Hefley is known as the grandfatherly dean of Colorado’s congressional delegation. But on the inside, there’s an edgy sketch artist just itching to be discovered.

“I’ve always wanted to be a cartoonist. I can show you some of the rejection notices I’ve gotten over the years,” Hefley said, flipping through his art books at his office overlooking the Capitol. “I don’t keep a journal. I draw pictures instead.”

Hefley has had plenty of material since he was first elected in 1986. He takes playful jabs at colleagues from both parties.

And then there’s Clinton. Oh, Clinton …

As the former president was fighting allegations that he had sexual relations with “that woman, Ms. Lewinsky,” Hefley drew Clinton’s family coat of arms _ featuring a half-lowered zipper.

He drew the former president dressed as a clown riding a unicycle while juggling balls named after all his various scandals: “Whitewater,” “Filegate,” “Paula Jones,” “Waco,” etc.

And as Clinton got close to leaving office, Hefley drew his vision of the future presidential library: a wooden shack featuring sexy silhouettes on the side and the sign: “Girls! Girls! Girls!”

His Democratic adversary made for easy pickin’s, but Hefley hasn’t exactly spared his Republican friends.

Former House Speaker Newt Gingrich used to be a regular target _ once portrayed shoving a wheelchair-bound Medicare recipient into a lake.

During the 1996 presidential race, Hefley portrayed Republican nominee Bob Dole as a confused jockey riding the GOP elephant backwards.

In December 2002, he made fun of former Senate Majority Leader Trent Lott’s attempts to talk his way out of the controversy over his praise for one-time segregationist presidential contender Strom Thurmond.

“I’m not a racist,” a panicked-looking Lott says in that Hefley cartoon. “I want more King holidays.
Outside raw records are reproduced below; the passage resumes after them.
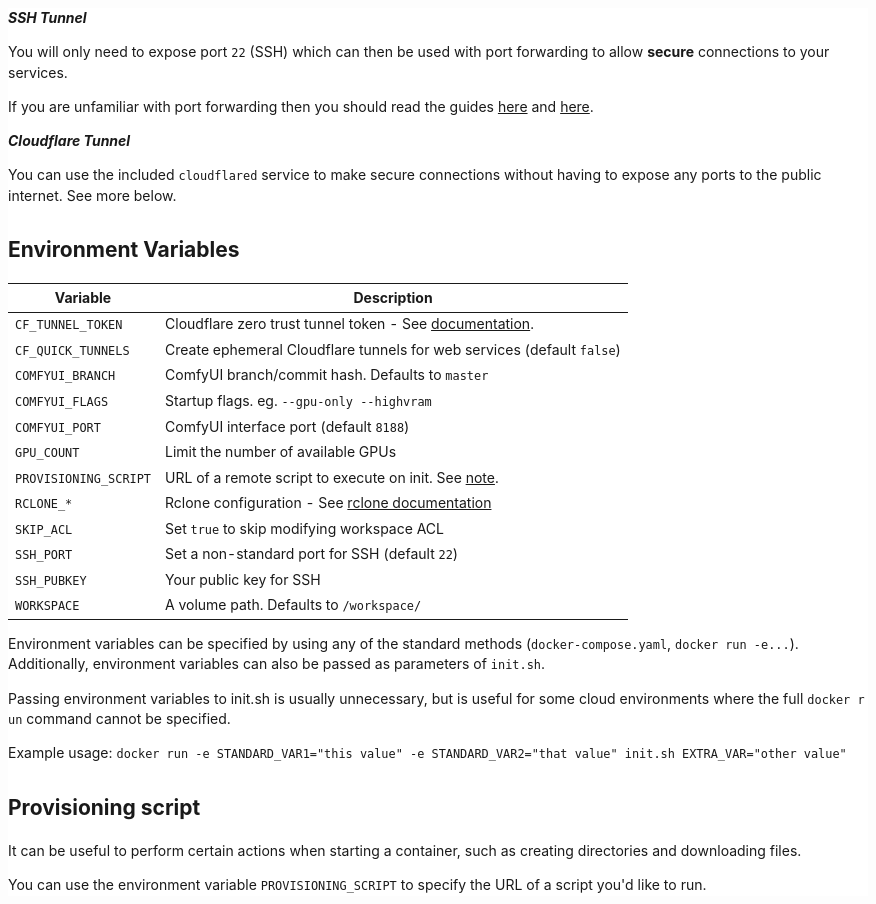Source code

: _**SSH Tunnel**_

You will only need to expose port `22` (SSH) which can then be used with port forwarding to allow **secure** connections to your services.

If you are unfamiliar with port forwarding then you should read the guides [here](https://link.ai-dock.org/guide-ssh-tunnel-do-a) and [here](https://link.ai-dock.org/guide-ssh-tunnel-do-b).

_**Cloudflare Tunnel**_

You can use the included `cloudflared` service to make secure connections without having to expose any ports to the public internet. See more below.

## Environment Variables

| Variable              | Description |
| --------------------- | ----------- |
| `CF_TUNNEL_TOKEN`     | Cloudflare zero trust tunnel token - See [documentation](https://developers.cloudflare.com/cloudflare-one/connections/connect-networks/). |
| `CF_QUICK_TUNNELS`    | Create ephemeral Cloudflare tunnels for web services (default `false`) |
| `COMFYUI_BRANCH`      | ComfyUI branch/commit hash. Defaults to `master` |
| `COMFYUI_FLAGS`       | Startup flags. eg. `--gpu-only --highvram` |
| `COMFYUI_PORT`        | ComfyUI interface port (default `8188`) |
| `GPU_COUNT`           | Limit the number of available GPUs |
| `PROVISIONING_SCRIPT` | URL of a remote script to execute on init. See [note](#provisioning-script). |
| `RCLONE_*`            | Rclone configuration - See [rclone documentation](https://rclone.org/docs/#config-file) |
| `SKIP_ACL`            | Set `true` to skip modifying workspace ACL |
| `SSH_PORT`            | Set a non-standard port for SSH (default `22`) |
| `SSH_PUBKEY`          | Your public key for SSH |
| `WORKSPACE`           | A volume path. Defaults to `/workspace/` |

Environment variables can be specified by using any of the standard methods (`docker-compose.yaml`, `docker run -e...`). Additionally, environment variables can also be passed as parameters of `init.sh`.

Passing environment variables to init.sh is usually unnecessary, but is useful for some cloud environments where the full `docker run` command cannot be specified.

Example usage: `docker run -e STANDARD_VAR1="this value" -e STANDARD_VAR2="that value" init.sh EXTRA_VAR="other value"`

## Provisioning script

It can be useful to perform certain actions when starting a container, such as creating directories and downloading files.

You can use the environment variable `PROVISIONING_SCRIPT` to specify the URL of a script you'd like to run.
Hey, I love Jesse Jackson. Heck, I’m even supporting Al Sharpton for president.”

“Enough, Trent,” another character whispers into his ear. “It’s not working.”

Hefley has dabbled in art since he was a young child. He used to make money painting realistic-looking portraits of champion racehorses, and he still keeps the promotional postcards tucked into his desk drawer. His office also has on display several examples of his Western-themed sculptures.

He sketches the cartoons as a way to document his time in Congress.

As he wrote in an unpublished essay explaining his work: “Woe be unto the person who sits across from me in an airport or committee hearing, for they’re likely to become part of my notes for the day.”

Doodling through committee hearings “actually focuses my attention more,” he said.

Hefley has kept his work buried for years. He brought up the topic when a reporter asked about retirement rumors and whether there’s anything else he could be doing.

“I always thought the greatest job a person can have is to be a writer or an artist,” he said. “Live wherever you want. Set your own hours. Do whatever you want.”

But as for retirement, he said he’s nowhere near a decision. There’s a long list of issues he wants resolved before he leaves _ including serious deficit reduction and a resolution of the Iraq conflict.

“I just do it two years at a time,” Hefley said. “I think I’ll wake up some morning and say, ‘Enough is enough. I’m tired of (House Majority Leader) Tom DeLay telling me when to go to bed at night.’ I’m not there now.”